— What needs to be done —
Reproduce the records below line for line and word for word, omitting the pictures.

○ ○ ○ ○ ○ ○ ○

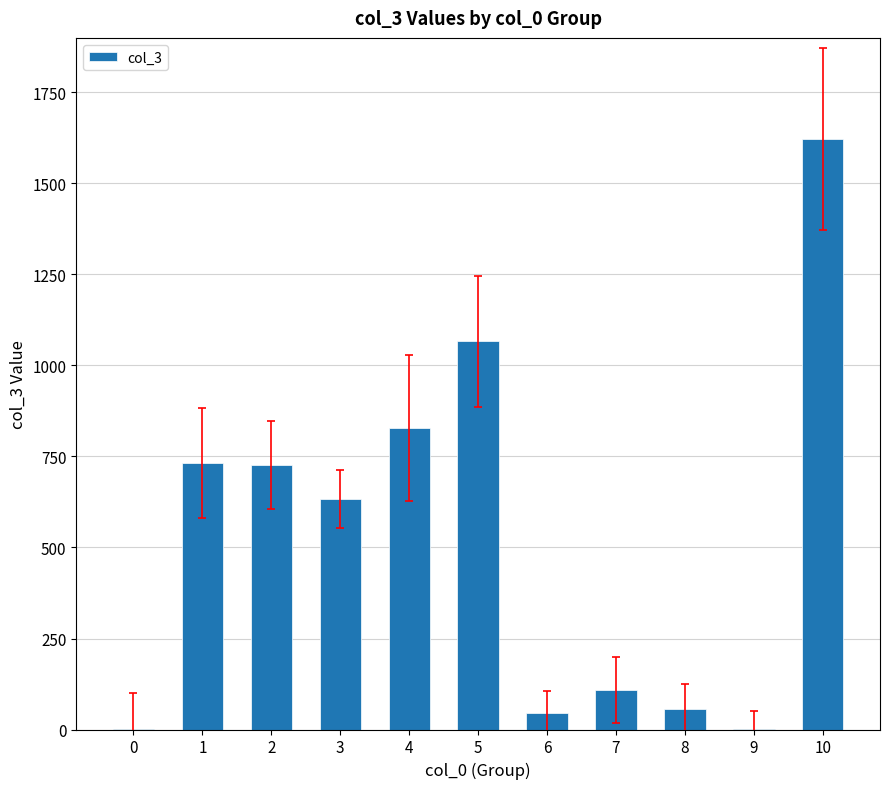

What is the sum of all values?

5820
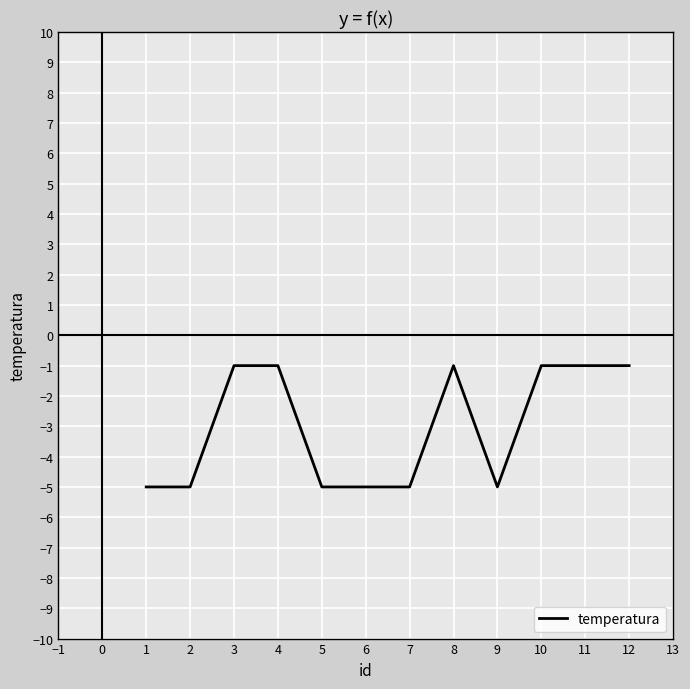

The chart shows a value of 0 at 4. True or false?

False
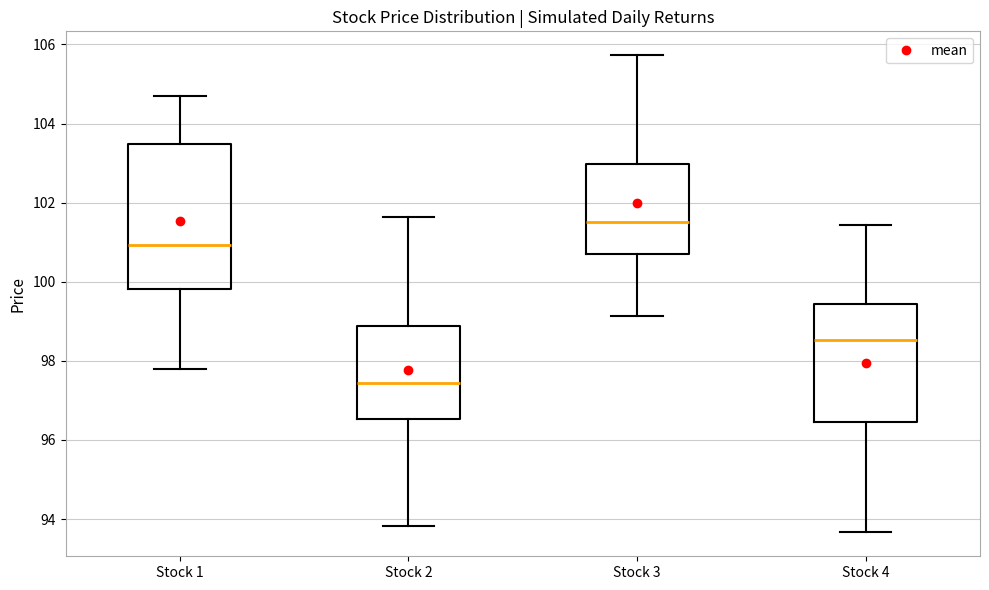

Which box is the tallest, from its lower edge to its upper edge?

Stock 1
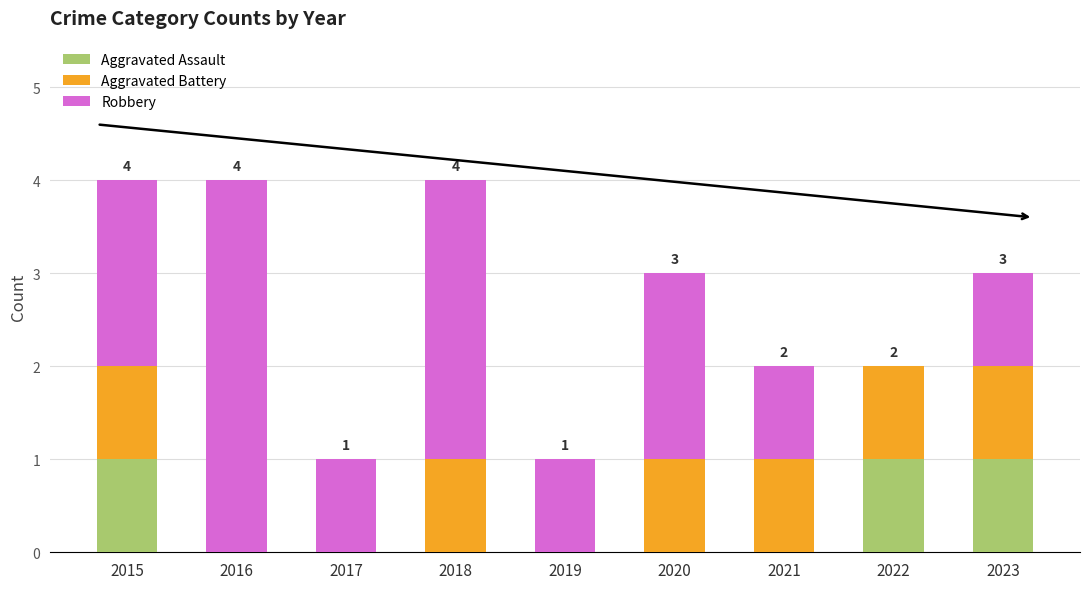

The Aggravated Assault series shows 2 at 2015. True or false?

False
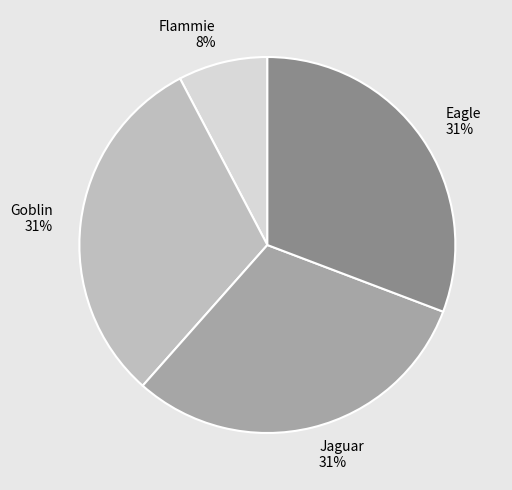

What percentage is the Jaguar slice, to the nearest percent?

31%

○ ○ ○ ○ ○ ○ ○

— Answer section —
What is the sum of all values?

5820

The chart shows a value of 0 at 4. True or false?

False

Which box is the tallest, from its lower edge to its upper edge?

Stock 1

The Aggravated Assault series shows 2 at 2015. True or false?

False

What percentage is the Jaguar slice, to the nearest percent?

31%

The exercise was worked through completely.